Eike Eplik (1982) is a sculptor and installation artist. She uses nature motifs for constructing narrative, utilises the gallery space from floor to ceiling, works with sculpting techniques from classic plaster casting to paper and wood assemblage and found objects. The processes in her art are partly subconscious and not always fully explainable. When preparing exhibitions Eplik relies on improvisation – to the extent material allows, of course.
One of Eplik’s first exhibitions, “The girl who loved everything” (2012) is inspired by the Hungarian writer Ervin Lázár’s fairytale “The seven-headed fairy”. The animals in the fairytale-like Umwelt created in the exhibition are cartoonish, many of them freaks, chimeras combined of multiple plants and animals, conglomerates frozen into weird compositions.
The exhibition “Some of the birds flew on their backs” (2015) played around with creating compositions of portrait paintings and still lifes, emphasising the perishable and temporal nature of the subject. This existential theme was further developed with the show “Beauty salon” (2017), where the artist explored the construction of beauty and its fleeting and unnatural core. Unlike her previous exhibitions, “Natural” (2018) foregrounded a mechanical-therapeutic way of making art – the artist exhibited installations-sculptures that imitated organic and natural forms in various stages of abstraction.

> _PROVIDED INFORMATION_

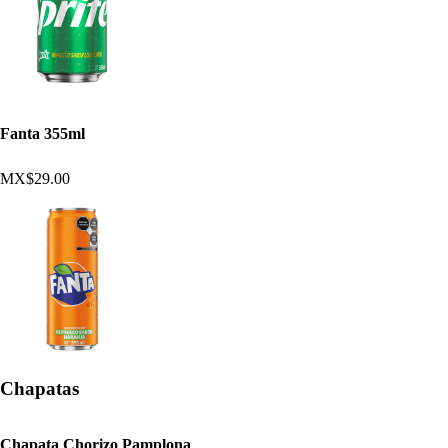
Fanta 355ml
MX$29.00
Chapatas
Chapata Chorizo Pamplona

...

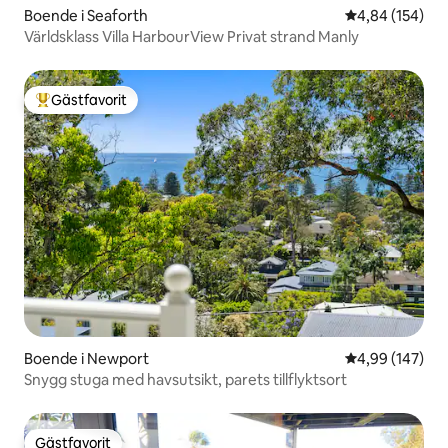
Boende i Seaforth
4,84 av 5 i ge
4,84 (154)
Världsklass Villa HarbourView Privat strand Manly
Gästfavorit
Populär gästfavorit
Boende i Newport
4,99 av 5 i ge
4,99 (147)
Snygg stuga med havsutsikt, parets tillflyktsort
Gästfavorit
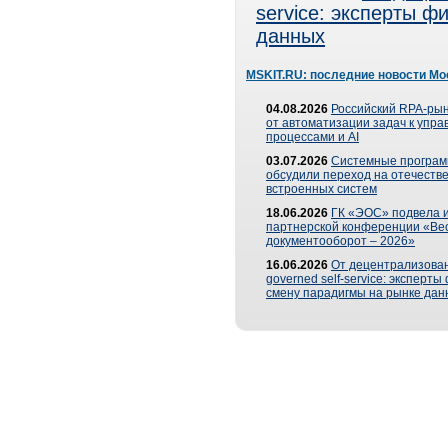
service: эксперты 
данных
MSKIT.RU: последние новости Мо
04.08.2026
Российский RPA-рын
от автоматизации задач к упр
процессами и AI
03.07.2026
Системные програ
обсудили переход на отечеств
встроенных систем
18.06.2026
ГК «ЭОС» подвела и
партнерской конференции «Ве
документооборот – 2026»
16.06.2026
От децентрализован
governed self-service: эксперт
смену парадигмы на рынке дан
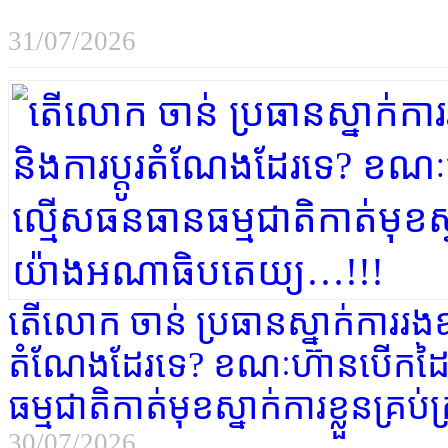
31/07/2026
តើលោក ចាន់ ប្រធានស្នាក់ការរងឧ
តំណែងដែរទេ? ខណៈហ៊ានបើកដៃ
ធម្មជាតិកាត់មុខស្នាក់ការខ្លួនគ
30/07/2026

---

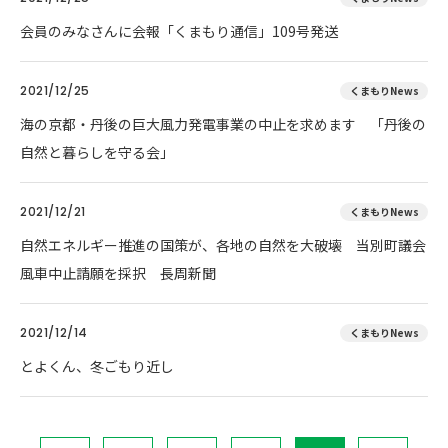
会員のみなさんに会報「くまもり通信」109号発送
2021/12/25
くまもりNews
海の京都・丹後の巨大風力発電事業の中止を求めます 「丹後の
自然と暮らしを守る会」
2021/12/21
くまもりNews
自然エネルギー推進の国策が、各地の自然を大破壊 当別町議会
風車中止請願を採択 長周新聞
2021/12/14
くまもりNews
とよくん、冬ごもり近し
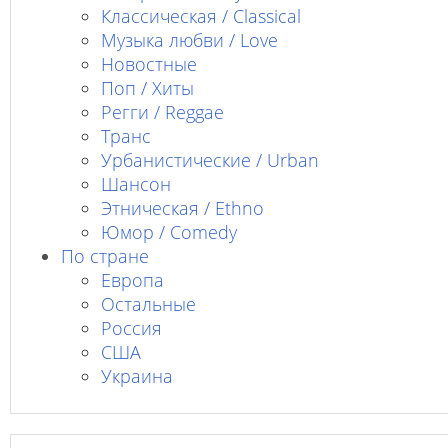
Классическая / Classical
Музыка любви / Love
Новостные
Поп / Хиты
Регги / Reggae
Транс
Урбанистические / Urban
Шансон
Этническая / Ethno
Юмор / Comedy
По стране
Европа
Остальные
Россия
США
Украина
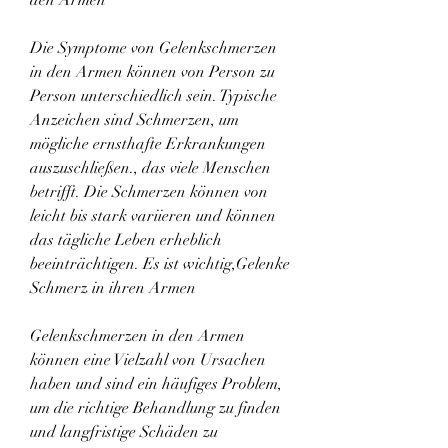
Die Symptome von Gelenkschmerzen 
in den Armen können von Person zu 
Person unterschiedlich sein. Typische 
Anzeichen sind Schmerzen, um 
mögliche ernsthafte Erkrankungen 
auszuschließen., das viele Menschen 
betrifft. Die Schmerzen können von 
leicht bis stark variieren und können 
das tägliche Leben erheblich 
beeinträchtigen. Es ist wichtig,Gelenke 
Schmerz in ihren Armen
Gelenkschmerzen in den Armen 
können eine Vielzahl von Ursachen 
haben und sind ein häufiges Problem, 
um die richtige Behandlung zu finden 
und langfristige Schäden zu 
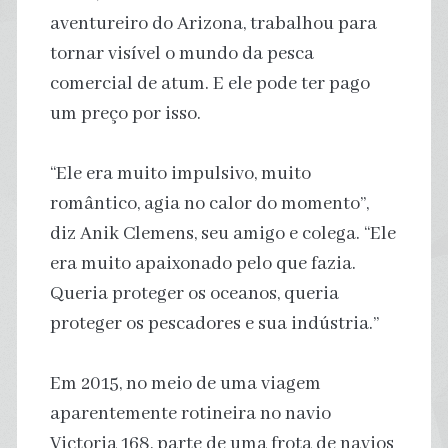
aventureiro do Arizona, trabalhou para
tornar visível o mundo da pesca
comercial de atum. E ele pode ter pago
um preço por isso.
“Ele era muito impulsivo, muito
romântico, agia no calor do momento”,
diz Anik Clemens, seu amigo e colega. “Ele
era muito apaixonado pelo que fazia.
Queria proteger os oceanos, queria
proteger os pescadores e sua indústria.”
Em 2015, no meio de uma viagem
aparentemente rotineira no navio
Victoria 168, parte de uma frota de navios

> _TASK A_
Copy the stretch from "One of Eplik’s" through "into weird compositions." in the passage about the sculptor Eike Eplik.
> _TASK B_
Pick up the passage about the sculptor Eike Eplik after its last sentence and continue it.

> _REPLY A_
One of Eplik’s first exhibitions, “The girl who loved everything” (2012) is inspired by the Hungarian writer Ervin Lázár’s fairytale “The seven-headed fairy”. The animals in the fairytale-like Umwelt created in the exhibition are cartoonish, many of them freaks, chimeras combined of multiple plants and animals, conglomerates frozen into weird compositions.

> _REPLY B_
Through biomorphic forms, Eplik has created over the years a specific vocabulary she keeps adding to and repurposing in new contexts: for example, the horse head that has been exhibited as something hybrid and grotesque together with a bust on a carriage at Artishok Biennale (2016) and the same horse head with hands, teeth and lumps sticking out of it at “In the shadow of the twilight” (together with Imat Suumann, 2019). Looking at Eplik’s positioning of objects and trying to grasp at their exchanges, a phantasmagorical narrative without beginning or end comes into being. This is why singular elements in the shows have no titles – everything that’s exhibited must be viewed simultaneously and in relation to one another.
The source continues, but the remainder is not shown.